“but if you return to me and keep my commandments and do them, though your outcasts are in the uttermost parts of heaven, from there I will gather them and bring them to the place that I have chosen, to make my name dwell there.” – Nehemiah 1:9

Revival. It’s not something we find much of in the Lutheran tradition. However, in the American context the idea of Revival is central. You might say that the name of Jesus was carried to these shores on the lips of Revival preachers like George Whitefield and John Wesley. The first churches were the open fields and canvas tents we associate with Revival preachers. Most of us, especially those raised in the South, are familiar with this tradition. We’ve seen the tents, passed the signs on the streets, heard the calls of the evangelists…we may have even gone to one of these…perhaps you became a Christian in this context. The tradition of Revival reaches into my own family, my grandfather in-law is a Revivalist and evangelist, and yes, he has a tent.

Lutherans are uncomfortable with the idea of Revival. “That’s not how we do it” we say. True enough, that isn’t how we’ve done it. perhaps though, what makes us uncomfortable about the idea of Revival is that it asks us to do something; to make a change; to respond. Revival asks us to acknowledge that how we are now is not what God intends for us. Revival calls us to leave where we are and enter the vineyards of the Lord. Revival challenges us to grow.

The big Revival books of the Bible are Ezra and Nehemiah. The people of God have just returned to the Promised Land from their exile. They begin to ask the question; why did this happen? They begin to examine their lives and see that they have come up short. They lived wild and free. They ignored the teachings of the Lord…shoot, for a time they flat out lost the Scriptures and had to find them again. Could you imagine! Then again, perhaps we lose them too when our Bibles sit unopened for weeks at a time.

For the people we hear about in the Books of Ezra and Nehemiah they resolved to never again have this happen. They had Revival! There was teaching and preaching, study and reading of the word, and there was the putting of that word into practice. You see, one of the Big problems of the people of God that we hear about in the Bible is that they didn’t care for the poor and needy in their midst. This was to change.

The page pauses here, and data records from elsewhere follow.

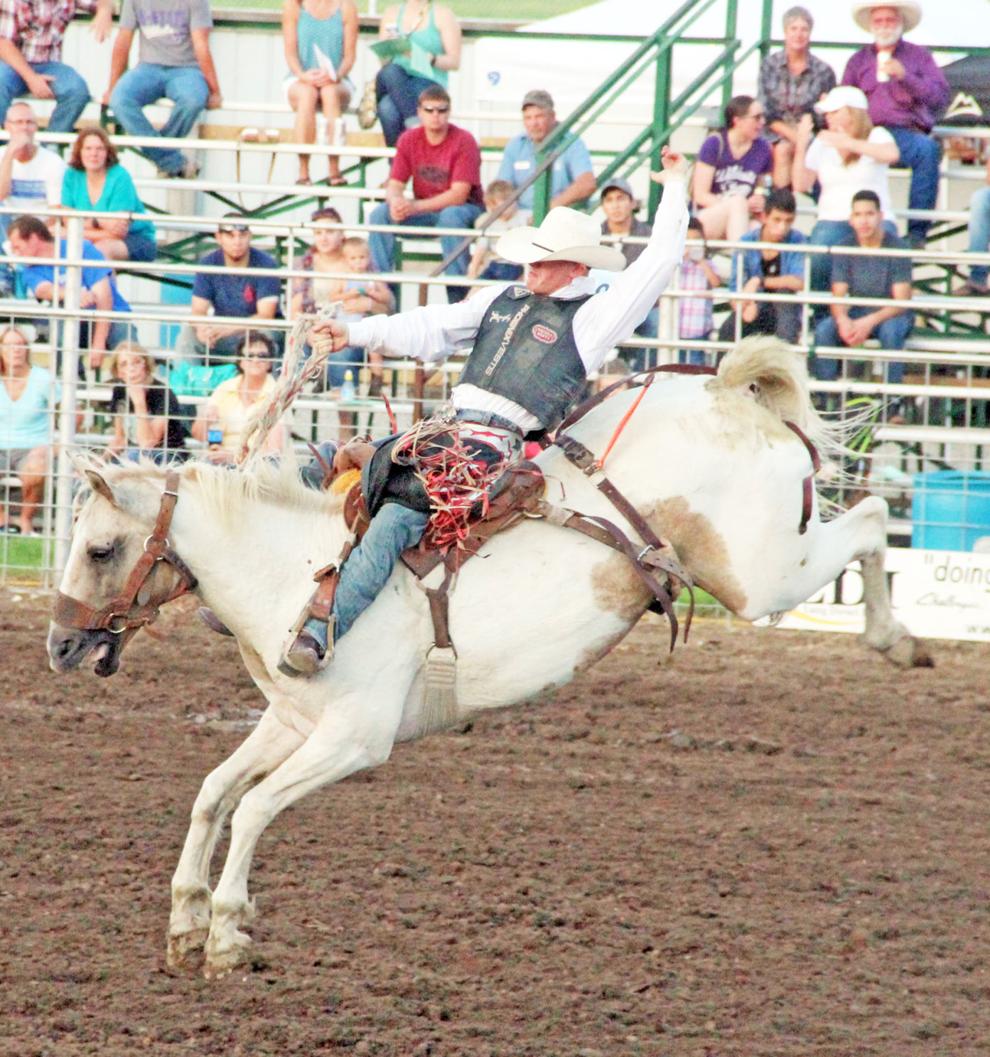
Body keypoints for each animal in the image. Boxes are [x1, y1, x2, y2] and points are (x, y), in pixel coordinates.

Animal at [46, 337, 931, 980]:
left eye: (99, 547)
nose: (59, 643)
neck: (297, 570)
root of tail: (725, 391)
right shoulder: (293, 720)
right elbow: (214, 794)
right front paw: (184, 920)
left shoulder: (354, 738)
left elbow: (257, 805)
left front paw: (228, 934)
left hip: (759, 572)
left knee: (872, 518)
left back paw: (900, 641)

So to for us. We are a people in need of Revival. Not necessarily the kind in a tent with a shouting preacher. We need the everyday, down in the trenches kind of Revival. We need the Revival of opening the word, reading it, learning it, hearing it. We also need the Revival of putting it into action. Try this. Read your Bible and ask yourself, “what about me is wrong; what about me needs to change; what about me needs to go away; what about me needs to grow?” Then ask yourself “what sort of life am I being called into?” Do this for yourself. Not for those you don’t like. Not for those who you think need to change or act differently; but do it for yourself. We need this everyday, down in the trenches kind of work, we call it Revival.